Udało mi się pokrzyżować mu plany na oświadczyny, więc ostatnie, co mogę zrobić, to przynajmniej nie wprawić go w jeszcze większe zażenowanie. Szlag trafił całe jego misterne kalkulacje, i to wyłącznie dlatego, że strzelało mi w uszach. Chociaż kto wie, być może teraz o tym porozmawiamy? Dwoje dorosłych ludzi, z kieliszkami pełnymi wina w dłoniach (no, z jednym pełnym i resztkami w drugim), może przecież uciąć sobie miłą pogawędkę o planach, marzeniach, przyszłości i dojść do wspólnego wniosku, że naprawdę… naprawdę nie powinni się pobierać. Stephen może i jest słodkim głuptasem, ale rozsądny z niego facet. To jedna z tych cech, które sprawiają, że go kocham: przy nim czuję się bezpieczna.
Nagle… niespodziewanie… na jego twarzy pojawia się szeroki uśmiech. Jednym haustem dopija wino, pochyla się do przodu i wyciąga z plecaka małe pudełeczko o złowieszczym czerwonym kolorze. Odwraca się i stuka palcami w papierowy mur, który opada, odsłaniając wściekłego biznesmena. Ma tak naburmuszoną minę, że nawet pokładowe oświadczyny nie byłyby w stanie go rozweselić… o mój Boże, to naprawdę się dzieje. Stephen łyknął sobie wina na odwagę. Będę musiała mu odpowiedzieć już teraz! Do tej pory nie myślałam zbyt wiele o tym, jak bym zareagowała, gdyby Stephenowi strzeliło do głowy się oświadczać, bo, przypominam, mamy po dziewiętnaście lat. Nie mówiąc już o tym, że w życiu nie wpadłabym na to, żeby zastanawiać się, co mogłabym odpowiedzieć, gdyby postanowił zrobić to kilkanaście kilometrów nad ziemią, w towarzystwie innych ludzi.
W głowie mam już teraz tylko same spadochrony.
Biznesmen wbija wściekły wzrok w Stephena, na co ten reaguje uśmiechem.
– Przepraszam najmocniej, ale czy mógłby pan dać nam trochę prywatności? To zajmie tylko sekundkę, obiecuję.
Mężczyzna chyba również nie może oprzeć się tym dużym, brązowym oczom, bo wstaje i odchodzi o kilka kroków, jakby myślał sobie: „No dobra, jazda z tym”.
Stephen odwraca się w poprzek siedzeń, bo tylko w ten sposób udaje mu się przyklęknąć na jedno kolano.
_O Boże. Boże._
Kątem oka widzę, jak kilka głów odwraca się w naszym kierunku. Niektórzy pasażerowie wstają nawet, żeby zobaczyć, co się dzieje, a Stephen posyła mi lekki uśmiech.

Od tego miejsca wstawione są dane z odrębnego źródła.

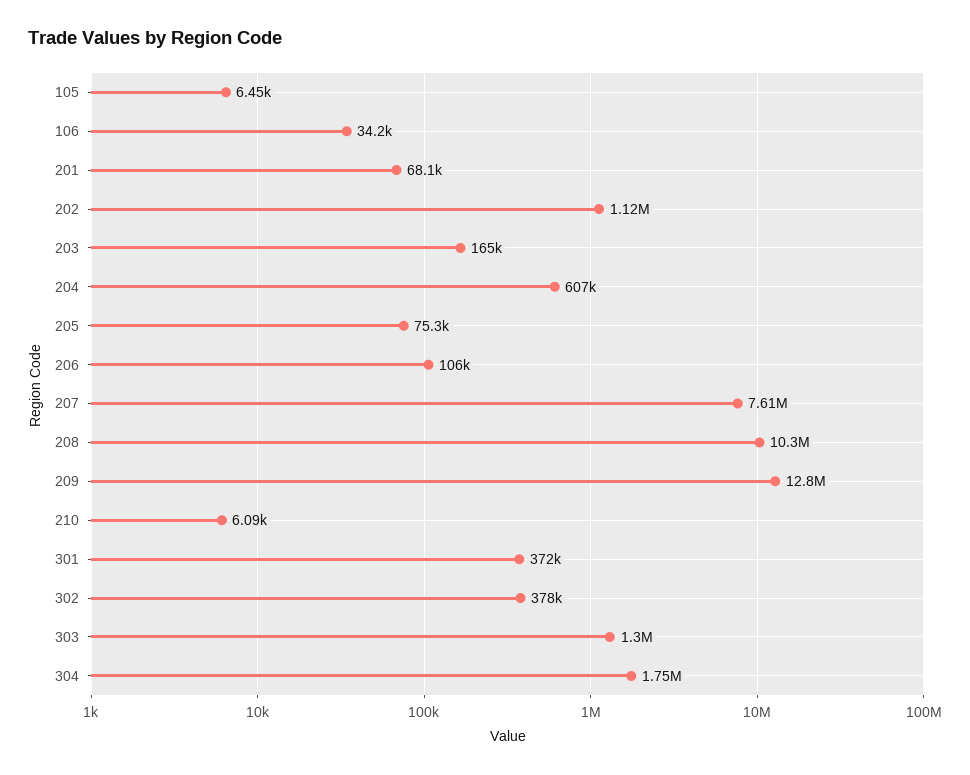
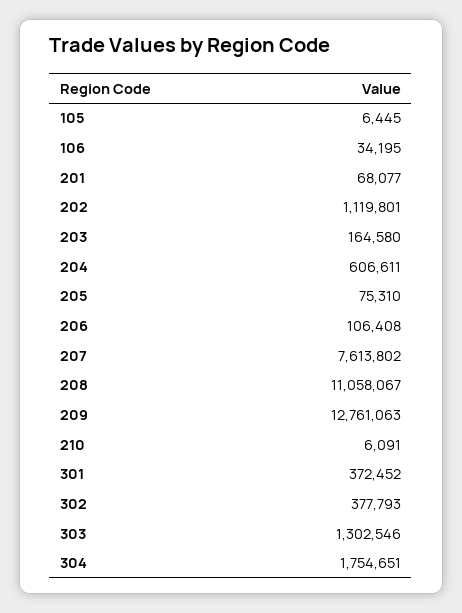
208: 10300000 -> 11058067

– Kurde, przygotowałem sobie przemowę, ale została w walizce. – Ktoś parska śmiechem. Zanim udaje mi się wykrztusić z siebie miłą sugestię, że może powinien się wstrzymać, aż wylądujemy, wesele się skończy, wrócimy do Nowego Jorku albo stuknie nam trzydziestka, ten wzrusza ramionami i kontynuuje: – Ale okej, chyba pamiętam najważniejsze.
O Boże, nasi obserwatorzy przeciągle wzdychają.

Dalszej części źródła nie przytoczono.